■ **Problem**:
The answer must be an exact copy of every record.
(Records begins)
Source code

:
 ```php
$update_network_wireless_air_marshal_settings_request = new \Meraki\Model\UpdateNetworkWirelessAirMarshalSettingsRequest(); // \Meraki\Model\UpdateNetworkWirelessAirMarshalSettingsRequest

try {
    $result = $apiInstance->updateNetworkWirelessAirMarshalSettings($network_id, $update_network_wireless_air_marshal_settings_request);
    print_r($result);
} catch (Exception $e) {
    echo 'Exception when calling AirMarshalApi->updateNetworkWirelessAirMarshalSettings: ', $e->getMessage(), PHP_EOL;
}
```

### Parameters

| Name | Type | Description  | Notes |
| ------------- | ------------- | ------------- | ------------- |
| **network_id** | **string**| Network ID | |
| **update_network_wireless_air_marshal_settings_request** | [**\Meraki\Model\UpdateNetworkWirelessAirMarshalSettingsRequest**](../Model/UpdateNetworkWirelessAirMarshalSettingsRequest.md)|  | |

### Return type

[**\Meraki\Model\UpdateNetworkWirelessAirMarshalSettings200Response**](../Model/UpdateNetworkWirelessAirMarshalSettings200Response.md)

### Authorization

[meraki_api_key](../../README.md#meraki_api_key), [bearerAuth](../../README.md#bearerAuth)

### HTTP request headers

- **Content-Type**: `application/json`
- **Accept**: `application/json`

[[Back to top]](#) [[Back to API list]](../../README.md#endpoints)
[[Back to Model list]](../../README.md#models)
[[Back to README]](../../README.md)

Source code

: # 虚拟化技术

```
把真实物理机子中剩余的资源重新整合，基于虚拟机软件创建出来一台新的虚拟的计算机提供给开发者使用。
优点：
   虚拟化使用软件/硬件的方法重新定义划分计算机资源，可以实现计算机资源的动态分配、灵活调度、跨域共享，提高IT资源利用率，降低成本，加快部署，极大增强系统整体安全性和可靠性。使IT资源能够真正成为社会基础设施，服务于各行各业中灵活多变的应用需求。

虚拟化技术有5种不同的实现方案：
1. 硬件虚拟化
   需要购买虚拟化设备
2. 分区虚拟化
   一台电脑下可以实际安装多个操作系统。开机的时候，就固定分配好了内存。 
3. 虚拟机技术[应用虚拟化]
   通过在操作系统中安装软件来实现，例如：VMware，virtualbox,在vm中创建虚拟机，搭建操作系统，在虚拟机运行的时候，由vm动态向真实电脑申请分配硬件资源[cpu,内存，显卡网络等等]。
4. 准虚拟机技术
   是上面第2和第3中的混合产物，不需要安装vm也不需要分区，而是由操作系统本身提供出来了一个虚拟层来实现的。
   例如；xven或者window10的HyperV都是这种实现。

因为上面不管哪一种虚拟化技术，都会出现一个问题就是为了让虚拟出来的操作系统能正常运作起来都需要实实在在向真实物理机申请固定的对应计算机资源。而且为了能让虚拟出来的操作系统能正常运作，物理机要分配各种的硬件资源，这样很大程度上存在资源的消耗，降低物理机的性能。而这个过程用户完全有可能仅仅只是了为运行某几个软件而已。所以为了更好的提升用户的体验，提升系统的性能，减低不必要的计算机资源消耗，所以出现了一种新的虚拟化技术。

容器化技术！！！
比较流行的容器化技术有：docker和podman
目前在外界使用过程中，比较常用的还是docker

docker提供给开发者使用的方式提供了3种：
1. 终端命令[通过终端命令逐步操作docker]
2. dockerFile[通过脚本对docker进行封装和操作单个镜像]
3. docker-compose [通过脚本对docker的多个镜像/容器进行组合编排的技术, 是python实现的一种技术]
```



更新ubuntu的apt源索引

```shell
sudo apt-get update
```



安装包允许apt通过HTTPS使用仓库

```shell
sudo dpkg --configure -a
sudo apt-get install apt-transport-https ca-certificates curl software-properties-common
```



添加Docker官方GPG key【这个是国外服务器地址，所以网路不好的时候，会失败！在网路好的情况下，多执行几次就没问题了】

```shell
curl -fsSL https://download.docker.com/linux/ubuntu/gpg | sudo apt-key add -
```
(Records ends)
■ **Solution for this task**:
Source code

:
 ```php
$update_network_wireless_air_marshal_settings_request = new \Meraki\Model\UpdateNetworkWirelessAirMarshalSettingsRequest(); // \Meraki\Model\UpdateNetworkWirelessAirMarshalSettingsRequest

try {
    $result = $apiInstance->updateNetworkWirelessAirMarshalSettings($network_id, $update_network_wireless_air_marshal_settings_request);
    print_r($result);
} catch (Exception $e) {
    echo 'Exception when calling AirMarshalApi->updateNetworkWirelessAirMarshalSettings: ', $e->getMessage(), PHP_EOL;
}
```

### Parameters

| Name | Type | Description  | Notes |
| ------------- | ------------- | ------------- | ------------- |
| **network_id** | **string**| Network ID | |
| **update_network_wireless_air_marshal_settings_request** | [**\Meraki\Model\UpdateNetworkWirelessAirMarshalSettingsRequest**](../Model/UpdateNetworkWirelessAirMarshalSettingsRequest.md)|  | |

### Return type

[**\Meraki\Model\UpdateNetworkWirelessAirMarshalSettings200Response**](../Model/UpdateNetworkWirelessAirMarshalSettings200Response.md)

### Authorization

[meraki_api_key](../../README.md#meraki_api_key), [bearerAuth](../../README.md#bearerAuth)

### HTTP request headers

- **Content-Type**: `application/json`
- **Accept**: `application/json`

[[Back to top]](#) [[Back to API list]](../../README.md#endpoints)
[[Back to Model list]](../../README.md#models)
[[Back to README]](../../README.md)

Source code

: # 虚拟化技术

```
把真实物理机子中剩余的资源重新整合，基于虚拟机软件创建出来一台新的虚拟的计算机提供给开发者使用。
优点：
   虚拟化使用软件/硬件的方法重新定义划分计算机资源，可以实现计算机资源的动态分配、灵活调度、跨域共享，提高IT资源利用率，降低成本，加快部署，极大增强系统整体安全性和可靠性。使IT资源能够真正成为社会基础设施，服务于各行各业中灵活多变的应用需求。

虚拟化技术有5种不同的实现方案：
1. 硬件虚拟化
   需要购买虚拟化设备
2. 分区虚拟化
   一台电脑下可以实际安装多个操作系统。开机的时候，就固定分配好了内存。 
3. 虚拟机技术[应用虚拟化]
   通过在操作系统中安装软件来实现，例如：VMware，virtualbox,在vm中创建虚拟机，搭建操作系统，在虚拟机运行的时候，由vm动态向真实电脑申请分配硬件资源[cpu,内存，显卡网络等等]。
4. 准虚拟机技术
   是上面第2和第3中的混合产物，不需要安装vm也不需要分区，而是由操作系统本身提供出来了一个虚拟层来实现的。
   例如；xven或者window10的HyperV都是这种实现。

因为上面不管哪一种虚拟化技术，都会出现一个问题就是为了让虚拟出来的操作系统能正常运作起来都需要实实在在向真实物理机申请固定的对应计算机资源。而且为了能让虚拟出来的操作系统能正常运作，物理机要分配各种的硬件资源，这样很大程度上存在资源的消耗，降低物理机的性能。而这个过程用户完全有可能仅仅只是了为运行某几个软件而已。所以为了更好的提升用户的体验，提升系统的性能，减低不必要的计算机资源消耗，所以出现了一种新的虚拟化技术。

容器化技术！！！
比较流行的容器化技术有：docker和podman
目前在外界使用过程中，比较常用的还是docker

docker提供给开发者使用的方式提供了3种：
1. 终端命令[通过终端命令逐步操作docker]
2. dockerFile[通过脚本对docker进行封装和操作单个镜像]
3. docker-compose [通过脚本对docker的多个镜像/容器进行组合编排的技术, 是python实现的一种技术]
```



更新ubuntu的apt源索引

```shell
sudo apt-get update
```



安装包允许apt通过HTTPS使用仓库

```shell
sudo dpkg --configure -a
sudo apt-get install apt-transport-https ca-certificates curl software-properties-common
```



添加Docker官方GPG key【这个是国外服务器地址，所以网路不好的时候，会失败！在网路好的情况下，多执行几次就没问题了】

```shell
curl -fsSL https://download.docker.com/linux/ubuntu/gpg | sudo apt-key add -
```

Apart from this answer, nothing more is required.